**Activity**
The span to repeat in the listing below runs from the line containing "(fp_line (start 6 -5.5)" to the line containing "(fp_line (start 6.5", inclusive. Repeat it exactly, and only it.

● ● ●

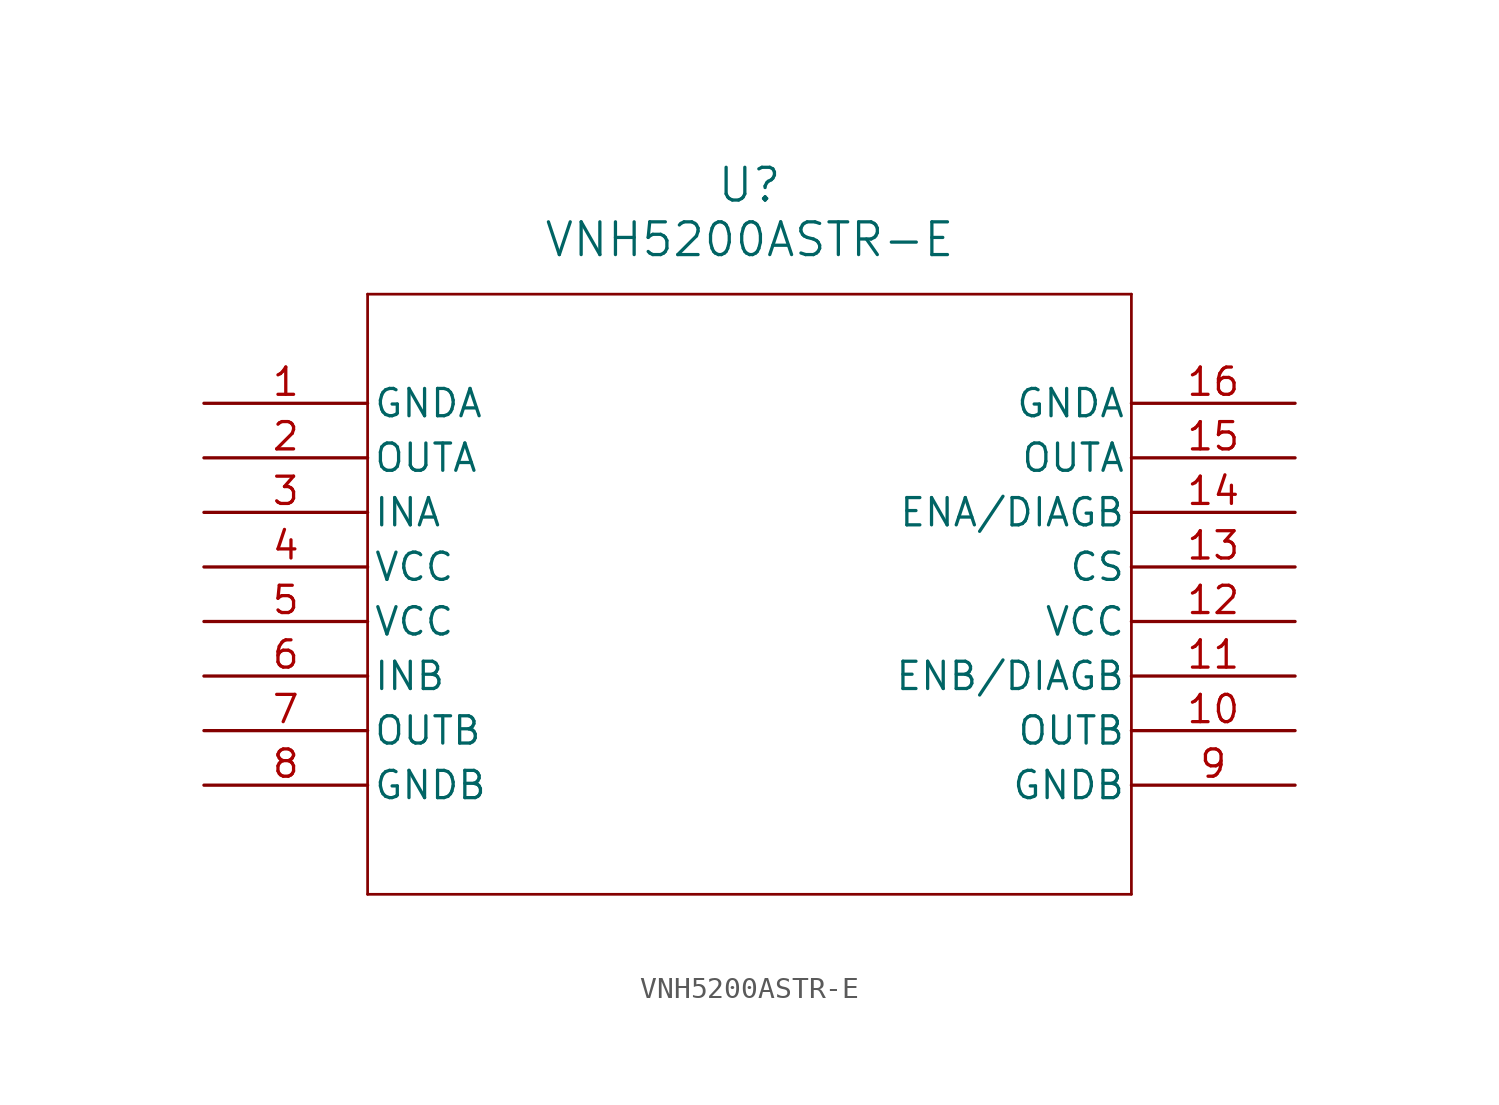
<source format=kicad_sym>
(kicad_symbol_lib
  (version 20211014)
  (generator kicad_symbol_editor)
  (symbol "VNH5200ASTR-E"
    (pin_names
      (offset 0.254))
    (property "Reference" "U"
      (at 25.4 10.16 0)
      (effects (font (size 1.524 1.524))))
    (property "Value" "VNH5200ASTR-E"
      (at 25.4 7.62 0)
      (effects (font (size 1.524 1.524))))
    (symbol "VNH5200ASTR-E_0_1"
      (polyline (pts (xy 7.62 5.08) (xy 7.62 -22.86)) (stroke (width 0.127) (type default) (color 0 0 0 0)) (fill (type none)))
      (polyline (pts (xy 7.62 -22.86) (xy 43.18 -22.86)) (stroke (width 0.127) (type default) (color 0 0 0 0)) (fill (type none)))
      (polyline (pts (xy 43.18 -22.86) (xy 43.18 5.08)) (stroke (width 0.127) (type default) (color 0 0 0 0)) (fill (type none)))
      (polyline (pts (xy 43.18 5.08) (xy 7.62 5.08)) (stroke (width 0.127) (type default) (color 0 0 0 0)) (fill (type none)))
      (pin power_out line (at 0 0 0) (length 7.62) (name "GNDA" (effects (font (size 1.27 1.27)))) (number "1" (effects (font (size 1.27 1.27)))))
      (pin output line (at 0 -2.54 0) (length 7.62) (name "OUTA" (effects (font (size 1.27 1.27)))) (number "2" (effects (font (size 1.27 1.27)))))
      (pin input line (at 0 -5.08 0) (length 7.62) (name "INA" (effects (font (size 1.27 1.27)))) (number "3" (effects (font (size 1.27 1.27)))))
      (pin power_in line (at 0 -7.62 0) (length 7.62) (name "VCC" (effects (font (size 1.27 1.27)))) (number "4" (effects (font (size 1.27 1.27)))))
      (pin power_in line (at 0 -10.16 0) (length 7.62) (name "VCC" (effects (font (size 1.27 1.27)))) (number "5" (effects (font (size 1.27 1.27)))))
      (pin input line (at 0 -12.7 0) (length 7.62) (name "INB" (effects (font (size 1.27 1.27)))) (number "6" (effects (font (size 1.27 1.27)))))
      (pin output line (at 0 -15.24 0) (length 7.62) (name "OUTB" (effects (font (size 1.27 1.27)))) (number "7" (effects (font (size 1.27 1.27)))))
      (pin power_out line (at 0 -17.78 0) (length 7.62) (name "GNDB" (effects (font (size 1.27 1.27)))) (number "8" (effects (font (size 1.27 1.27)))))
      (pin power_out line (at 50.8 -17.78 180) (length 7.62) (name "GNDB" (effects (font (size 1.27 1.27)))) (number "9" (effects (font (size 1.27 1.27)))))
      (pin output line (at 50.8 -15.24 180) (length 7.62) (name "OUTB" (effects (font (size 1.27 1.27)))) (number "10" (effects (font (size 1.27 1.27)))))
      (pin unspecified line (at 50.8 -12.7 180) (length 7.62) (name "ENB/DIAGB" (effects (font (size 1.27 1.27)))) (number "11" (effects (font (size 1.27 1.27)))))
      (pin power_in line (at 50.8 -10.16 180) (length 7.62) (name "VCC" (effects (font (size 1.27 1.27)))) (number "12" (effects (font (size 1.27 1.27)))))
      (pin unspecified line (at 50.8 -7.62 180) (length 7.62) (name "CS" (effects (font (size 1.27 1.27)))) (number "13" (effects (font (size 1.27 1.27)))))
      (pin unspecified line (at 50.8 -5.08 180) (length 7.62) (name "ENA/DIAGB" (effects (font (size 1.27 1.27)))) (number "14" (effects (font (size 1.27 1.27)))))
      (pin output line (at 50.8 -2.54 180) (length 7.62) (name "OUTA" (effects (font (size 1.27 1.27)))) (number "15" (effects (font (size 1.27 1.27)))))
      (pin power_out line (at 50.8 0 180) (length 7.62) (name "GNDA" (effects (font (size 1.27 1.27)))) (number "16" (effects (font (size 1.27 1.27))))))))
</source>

● ● ●

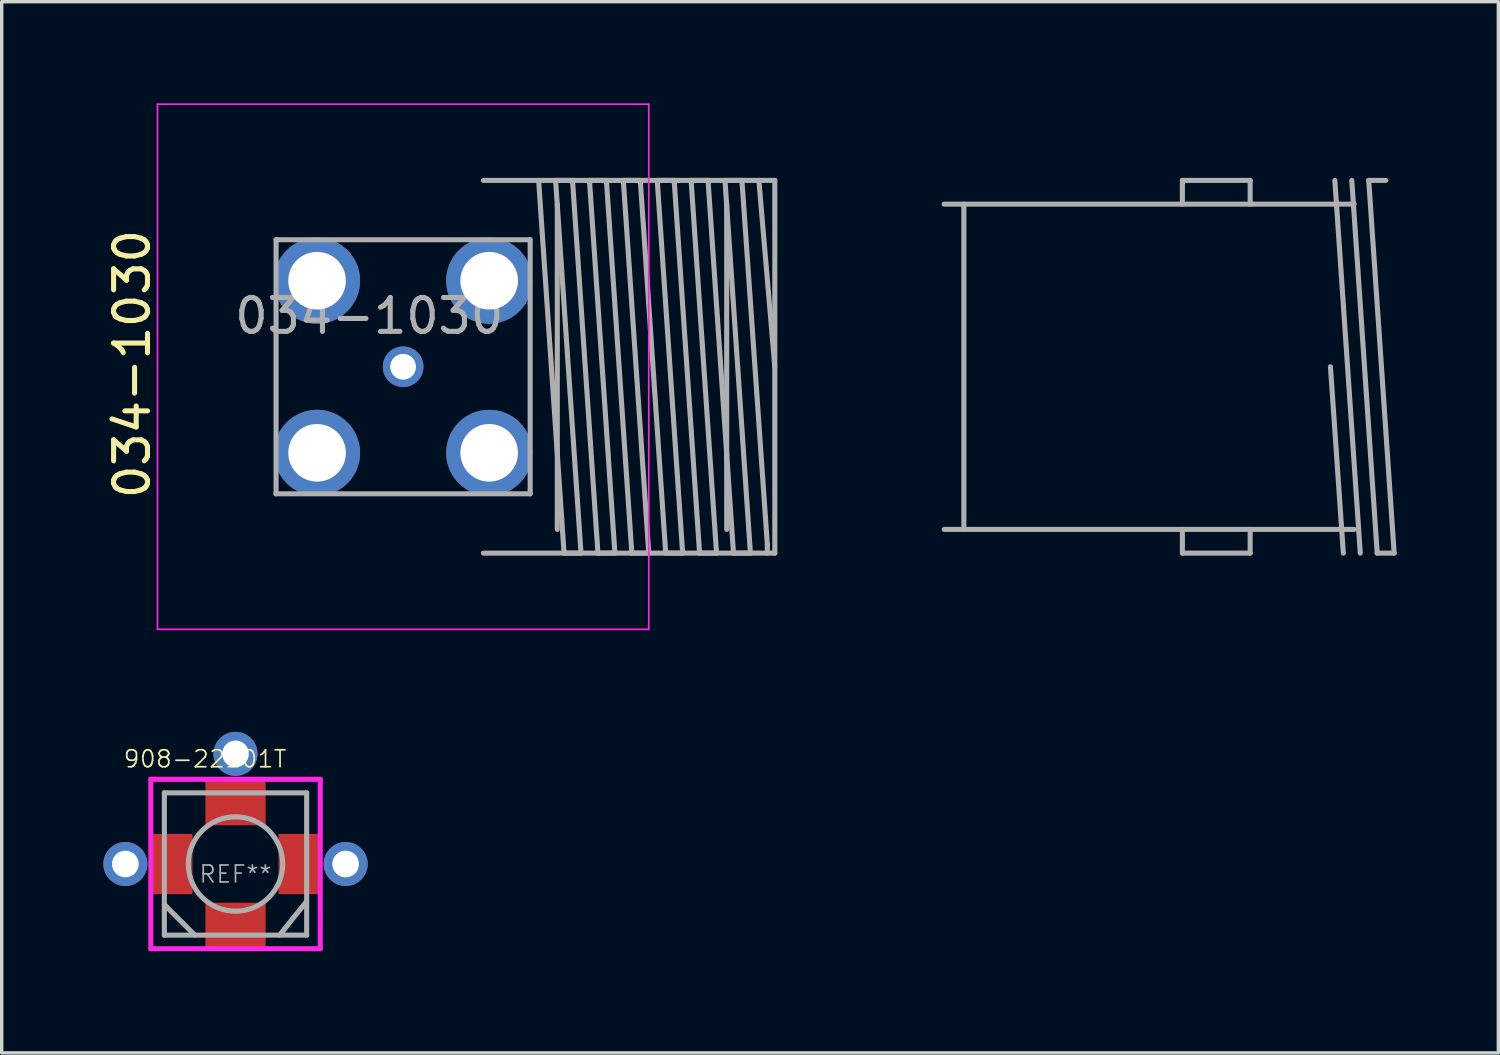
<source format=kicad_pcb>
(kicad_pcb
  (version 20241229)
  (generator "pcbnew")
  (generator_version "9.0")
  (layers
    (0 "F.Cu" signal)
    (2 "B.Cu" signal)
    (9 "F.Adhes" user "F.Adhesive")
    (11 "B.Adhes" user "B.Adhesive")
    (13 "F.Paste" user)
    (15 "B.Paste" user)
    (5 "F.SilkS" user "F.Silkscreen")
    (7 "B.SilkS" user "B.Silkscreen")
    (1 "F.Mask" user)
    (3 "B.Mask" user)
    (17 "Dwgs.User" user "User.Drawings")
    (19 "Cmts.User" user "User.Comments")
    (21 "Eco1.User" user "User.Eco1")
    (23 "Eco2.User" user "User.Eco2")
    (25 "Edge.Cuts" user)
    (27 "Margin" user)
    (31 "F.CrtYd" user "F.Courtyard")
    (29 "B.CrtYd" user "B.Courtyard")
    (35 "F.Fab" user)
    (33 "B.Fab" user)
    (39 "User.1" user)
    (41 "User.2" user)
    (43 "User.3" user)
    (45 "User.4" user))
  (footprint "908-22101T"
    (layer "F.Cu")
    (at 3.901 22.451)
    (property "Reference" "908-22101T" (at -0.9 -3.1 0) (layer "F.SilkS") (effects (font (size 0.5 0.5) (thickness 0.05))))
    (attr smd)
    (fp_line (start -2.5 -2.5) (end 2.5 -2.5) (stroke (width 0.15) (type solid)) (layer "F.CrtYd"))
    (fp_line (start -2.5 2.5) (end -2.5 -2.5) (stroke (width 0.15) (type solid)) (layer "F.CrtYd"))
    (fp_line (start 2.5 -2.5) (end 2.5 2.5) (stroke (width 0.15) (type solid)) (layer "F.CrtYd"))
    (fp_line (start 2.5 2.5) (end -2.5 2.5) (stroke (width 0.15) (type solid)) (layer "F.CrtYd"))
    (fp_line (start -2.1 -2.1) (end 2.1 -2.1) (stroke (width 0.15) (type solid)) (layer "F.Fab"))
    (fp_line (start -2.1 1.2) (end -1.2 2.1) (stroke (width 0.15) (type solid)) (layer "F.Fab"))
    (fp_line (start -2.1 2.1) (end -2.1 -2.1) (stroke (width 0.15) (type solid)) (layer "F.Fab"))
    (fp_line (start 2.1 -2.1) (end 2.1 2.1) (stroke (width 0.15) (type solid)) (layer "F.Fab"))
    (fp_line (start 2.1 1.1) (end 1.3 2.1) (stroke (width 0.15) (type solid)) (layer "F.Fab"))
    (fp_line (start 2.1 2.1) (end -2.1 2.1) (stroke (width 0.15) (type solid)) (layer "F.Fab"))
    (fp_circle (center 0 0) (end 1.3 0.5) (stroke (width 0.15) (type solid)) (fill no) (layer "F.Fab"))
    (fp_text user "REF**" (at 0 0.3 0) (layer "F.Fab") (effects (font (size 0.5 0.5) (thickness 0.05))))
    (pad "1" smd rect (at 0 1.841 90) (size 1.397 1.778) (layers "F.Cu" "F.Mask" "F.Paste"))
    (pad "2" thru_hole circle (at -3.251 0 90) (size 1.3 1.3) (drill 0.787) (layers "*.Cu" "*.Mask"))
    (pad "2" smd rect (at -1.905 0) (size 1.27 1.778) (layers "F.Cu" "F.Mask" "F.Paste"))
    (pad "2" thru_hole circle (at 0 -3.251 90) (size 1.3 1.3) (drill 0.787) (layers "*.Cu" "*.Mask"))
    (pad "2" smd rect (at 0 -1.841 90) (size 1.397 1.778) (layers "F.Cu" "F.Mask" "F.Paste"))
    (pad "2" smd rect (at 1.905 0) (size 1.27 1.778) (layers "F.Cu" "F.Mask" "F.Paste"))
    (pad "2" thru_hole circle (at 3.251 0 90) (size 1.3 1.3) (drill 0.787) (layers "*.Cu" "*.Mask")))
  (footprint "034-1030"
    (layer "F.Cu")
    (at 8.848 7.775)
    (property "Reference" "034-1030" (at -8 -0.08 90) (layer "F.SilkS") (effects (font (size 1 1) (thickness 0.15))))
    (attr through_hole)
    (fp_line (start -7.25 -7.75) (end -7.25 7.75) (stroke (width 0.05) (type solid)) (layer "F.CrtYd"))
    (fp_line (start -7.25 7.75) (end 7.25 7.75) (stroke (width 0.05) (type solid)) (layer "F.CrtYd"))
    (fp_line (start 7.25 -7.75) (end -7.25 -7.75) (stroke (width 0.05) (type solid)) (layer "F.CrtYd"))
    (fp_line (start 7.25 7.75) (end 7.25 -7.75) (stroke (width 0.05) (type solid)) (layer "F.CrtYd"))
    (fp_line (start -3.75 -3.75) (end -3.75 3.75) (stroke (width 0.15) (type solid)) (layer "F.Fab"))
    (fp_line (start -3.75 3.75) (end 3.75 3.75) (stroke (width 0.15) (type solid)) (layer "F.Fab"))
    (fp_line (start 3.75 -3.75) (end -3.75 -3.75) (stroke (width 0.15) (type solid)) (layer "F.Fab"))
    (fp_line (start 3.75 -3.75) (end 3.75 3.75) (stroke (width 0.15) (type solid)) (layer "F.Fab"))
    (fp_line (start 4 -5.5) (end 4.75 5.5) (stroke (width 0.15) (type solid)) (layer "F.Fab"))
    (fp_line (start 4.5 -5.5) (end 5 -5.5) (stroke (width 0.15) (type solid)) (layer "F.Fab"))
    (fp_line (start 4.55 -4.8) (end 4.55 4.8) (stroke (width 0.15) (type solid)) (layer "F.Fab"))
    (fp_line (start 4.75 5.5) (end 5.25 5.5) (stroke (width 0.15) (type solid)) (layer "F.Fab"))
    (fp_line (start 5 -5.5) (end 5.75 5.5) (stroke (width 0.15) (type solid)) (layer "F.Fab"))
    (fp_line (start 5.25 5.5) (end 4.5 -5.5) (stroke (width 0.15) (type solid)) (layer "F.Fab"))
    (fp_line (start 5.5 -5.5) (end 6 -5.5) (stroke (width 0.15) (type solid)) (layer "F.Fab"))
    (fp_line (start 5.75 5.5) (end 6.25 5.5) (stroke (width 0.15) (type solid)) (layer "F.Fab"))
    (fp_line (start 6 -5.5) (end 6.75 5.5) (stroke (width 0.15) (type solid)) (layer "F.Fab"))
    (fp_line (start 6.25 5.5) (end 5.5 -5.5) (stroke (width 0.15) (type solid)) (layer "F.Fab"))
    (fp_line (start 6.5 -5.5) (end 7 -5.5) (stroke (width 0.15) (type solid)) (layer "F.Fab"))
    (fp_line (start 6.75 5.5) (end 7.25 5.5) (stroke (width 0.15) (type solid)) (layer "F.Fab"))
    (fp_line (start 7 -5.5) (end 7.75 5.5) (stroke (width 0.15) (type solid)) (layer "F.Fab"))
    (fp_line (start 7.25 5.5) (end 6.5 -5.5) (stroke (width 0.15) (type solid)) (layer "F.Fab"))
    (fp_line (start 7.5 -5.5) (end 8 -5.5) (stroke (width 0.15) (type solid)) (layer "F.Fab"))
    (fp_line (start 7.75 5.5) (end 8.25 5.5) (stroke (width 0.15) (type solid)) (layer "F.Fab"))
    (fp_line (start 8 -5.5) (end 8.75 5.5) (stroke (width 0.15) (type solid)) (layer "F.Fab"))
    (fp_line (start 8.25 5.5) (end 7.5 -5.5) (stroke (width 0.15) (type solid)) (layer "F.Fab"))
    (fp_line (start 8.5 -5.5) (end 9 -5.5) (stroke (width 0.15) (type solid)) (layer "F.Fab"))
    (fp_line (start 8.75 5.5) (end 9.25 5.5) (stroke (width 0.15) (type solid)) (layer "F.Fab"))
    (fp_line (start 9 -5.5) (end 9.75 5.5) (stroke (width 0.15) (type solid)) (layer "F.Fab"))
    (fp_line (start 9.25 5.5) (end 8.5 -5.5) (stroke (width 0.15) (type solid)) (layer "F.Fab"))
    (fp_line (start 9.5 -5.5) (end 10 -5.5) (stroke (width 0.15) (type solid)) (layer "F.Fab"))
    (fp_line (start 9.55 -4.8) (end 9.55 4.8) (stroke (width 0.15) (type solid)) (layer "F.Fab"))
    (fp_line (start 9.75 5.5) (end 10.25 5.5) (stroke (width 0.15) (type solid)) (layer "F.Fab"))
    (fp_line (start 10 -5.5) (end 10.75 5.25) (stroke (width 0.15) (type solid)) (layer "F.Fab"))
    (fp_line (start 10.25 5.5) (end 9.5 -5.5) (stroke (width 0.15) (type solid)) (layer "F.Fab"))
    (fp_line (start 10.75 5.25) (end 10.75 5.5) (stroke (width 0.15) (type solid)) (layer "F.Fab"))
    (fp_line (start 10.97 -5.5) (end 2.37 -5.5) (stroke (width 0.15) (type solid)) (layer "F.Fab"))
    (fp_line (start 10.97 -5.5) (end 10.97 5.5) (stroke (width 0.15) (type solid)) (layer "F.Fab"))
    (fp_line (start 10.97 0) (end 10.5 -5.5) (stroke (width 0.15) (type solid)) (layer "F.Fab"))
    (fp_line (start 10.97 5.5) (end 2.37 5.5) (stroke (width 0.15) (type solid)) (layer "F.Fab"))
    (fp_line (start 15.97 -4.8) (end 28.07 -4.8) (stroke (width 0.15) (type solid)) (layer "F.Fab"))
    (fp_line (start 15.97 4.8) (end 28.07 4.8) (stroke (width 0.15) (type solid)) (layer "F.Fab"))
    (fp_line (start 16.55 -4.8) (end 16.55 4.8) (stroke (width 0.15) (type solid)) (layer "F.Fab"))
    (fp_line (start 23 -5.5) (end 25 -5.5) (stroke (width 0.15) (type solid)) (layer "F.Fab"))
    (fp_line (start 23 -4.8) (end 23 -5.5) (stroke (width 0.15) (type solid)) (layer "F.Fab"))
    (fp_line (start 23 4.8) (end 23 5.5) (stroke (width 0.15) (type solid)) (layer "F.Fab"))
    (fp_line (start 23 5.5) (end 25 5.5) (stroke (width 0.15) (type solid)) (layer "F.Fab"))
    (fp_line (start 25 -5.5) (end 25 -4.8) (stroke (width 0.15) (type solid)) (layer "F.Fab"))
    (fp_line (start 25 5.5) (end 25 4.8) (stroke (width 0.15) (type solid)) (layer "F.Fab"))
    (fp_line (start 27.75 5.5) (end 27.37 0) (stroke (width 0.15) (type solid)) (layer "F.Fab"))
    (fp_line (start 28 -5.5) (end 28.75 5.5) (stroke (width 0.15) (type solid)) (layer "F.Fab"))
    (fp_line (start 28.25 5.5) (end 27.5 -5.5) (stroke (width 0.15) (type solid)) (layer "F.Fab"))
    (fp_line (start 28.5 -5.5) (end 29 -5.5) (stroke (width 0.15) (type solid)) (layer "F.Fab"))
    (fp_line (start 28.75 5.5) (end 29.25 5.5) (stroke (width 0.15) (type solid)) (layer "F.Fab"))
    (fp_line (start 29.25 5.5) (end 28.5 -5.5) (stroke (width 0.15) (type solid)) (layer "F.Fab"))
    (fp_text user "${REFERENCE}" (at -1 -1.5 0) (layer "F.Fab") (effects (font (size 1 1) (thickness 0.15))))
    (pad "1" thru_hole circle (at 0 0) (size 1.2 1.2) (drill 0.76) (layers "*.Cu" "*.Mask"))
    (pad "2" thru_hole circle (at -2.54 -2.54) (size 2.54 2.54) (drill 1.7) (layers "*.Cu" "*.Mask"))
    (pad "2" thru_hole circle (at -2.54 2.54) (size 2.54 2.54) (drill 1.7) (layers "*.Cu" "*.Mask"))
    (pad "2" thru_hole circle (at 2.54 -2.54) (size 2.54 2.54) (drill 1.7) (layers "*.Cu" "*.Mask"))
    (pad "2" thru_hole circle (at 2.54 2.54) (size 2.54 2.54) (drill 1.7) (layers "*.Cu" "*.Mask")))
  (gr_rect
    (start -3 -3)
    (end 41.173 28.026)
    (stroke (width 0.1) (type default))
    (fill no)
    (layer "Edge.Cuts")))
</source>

● ● ●

**Exercise response**
    (fp_line (start 6 -5.5) (end 6.75 5.5) (stroke (width 0.15) (type solid)) (layer "F.Fab"))
    (fp_line (start 6.25 5.5) (end 5.5 -5.5) (stroke (width 0.15) (type solid)) (layer "F.Fab"))
    (fp_line (start 6.5 -5.5) (end 7 -5.5) (stroke (width 0.15) (type solid)) (layer "F.Fab"))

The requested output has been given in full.